WORK INSTRUCTION 1 — In the exhibition text, the passage quoted under "Stranger Hands" says that when two hands touch, something brings the other nearly as close as oneself. In one to three sentences, explain what the passage says produces that closeness.
WORK INSTRUCTION 2 — According to the exhibition text, during which dates was "Supplications" on display?

TEXT UNDER STUDY —

------------------------

SUPPLICATIONS
An exhibition of work from the Kinsey Institute for Research in Sex, Gender, and Reproduction. Curated by Jeremy Biles, Ryan M. Pfeiffer, and Rebecca Walz. "Supplications" was on display from February 3 to March 3, 2023 in the 100-suite of the Gayle Karch Cook Center in Maxwell Hall, as an adjacent exhibition to "Noli Me Tangere (Touch Me Not)."
Stranger Hands
When two hands touch, there is a sensuality of the flesh, an exchange of warmth, a feeling of pressure, of presence, of proximity of otherness that brings the other nearly as close as oneself. Perhaps closer. And if the two hands belong to one person, might this not enliven an uncanny sense of the otherness of the self, a literal holding oneself at a distance in the sensation of contact, the greeting of the stranger within? So much happens in a touch: an infinity of others—other beings, other spaces, other times—[is] aroused.
—Karen Barad, “On Touching—The Inhuman That Therefore I Am”
Supplicate: to plead, to ask earnestly, even desperately: an expression of longing, of desire: a plea and a prayer for pleasure, whether murmured with hands enfolded in fervency or cried out with hands reaching in entreaty.

------------------------

PROVIDED DATA —
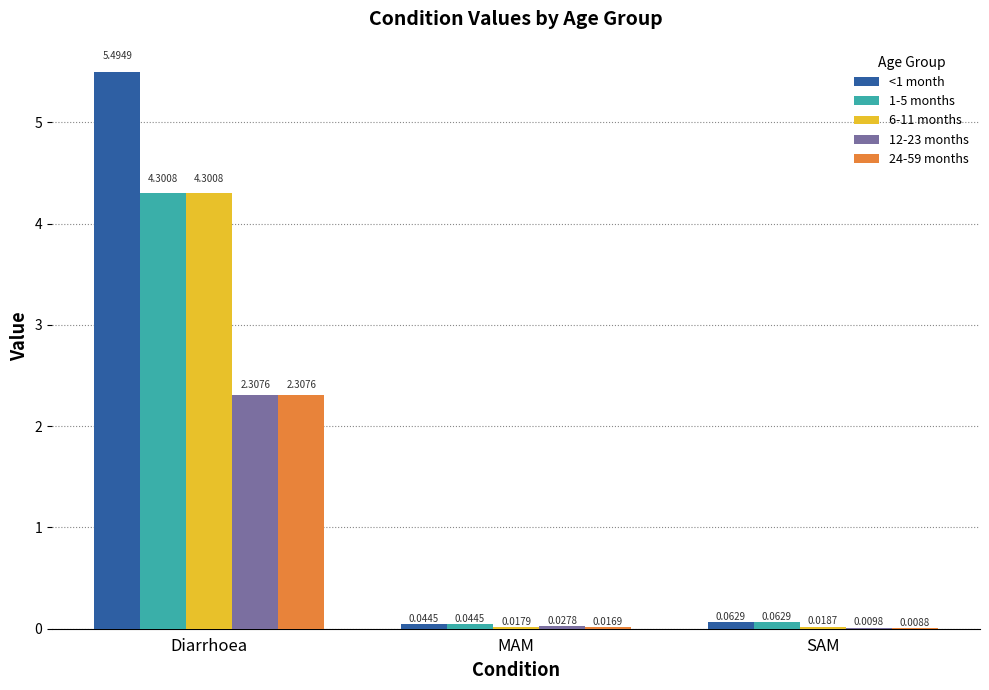

How many categories are shown in the chart?

3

------------------------

ANSWER SPACE 1 — The passage says that a touch between two hands carries a sensuality of the flesh, an exchange of warmth, and a feeling of pressure, presence, and proximity of otherness. These qualities of contact bring the other nearly as close as oneself, and perhaps closer.

ANSWER SPACE 2 — It was on display from February 3 to March 3, 2023.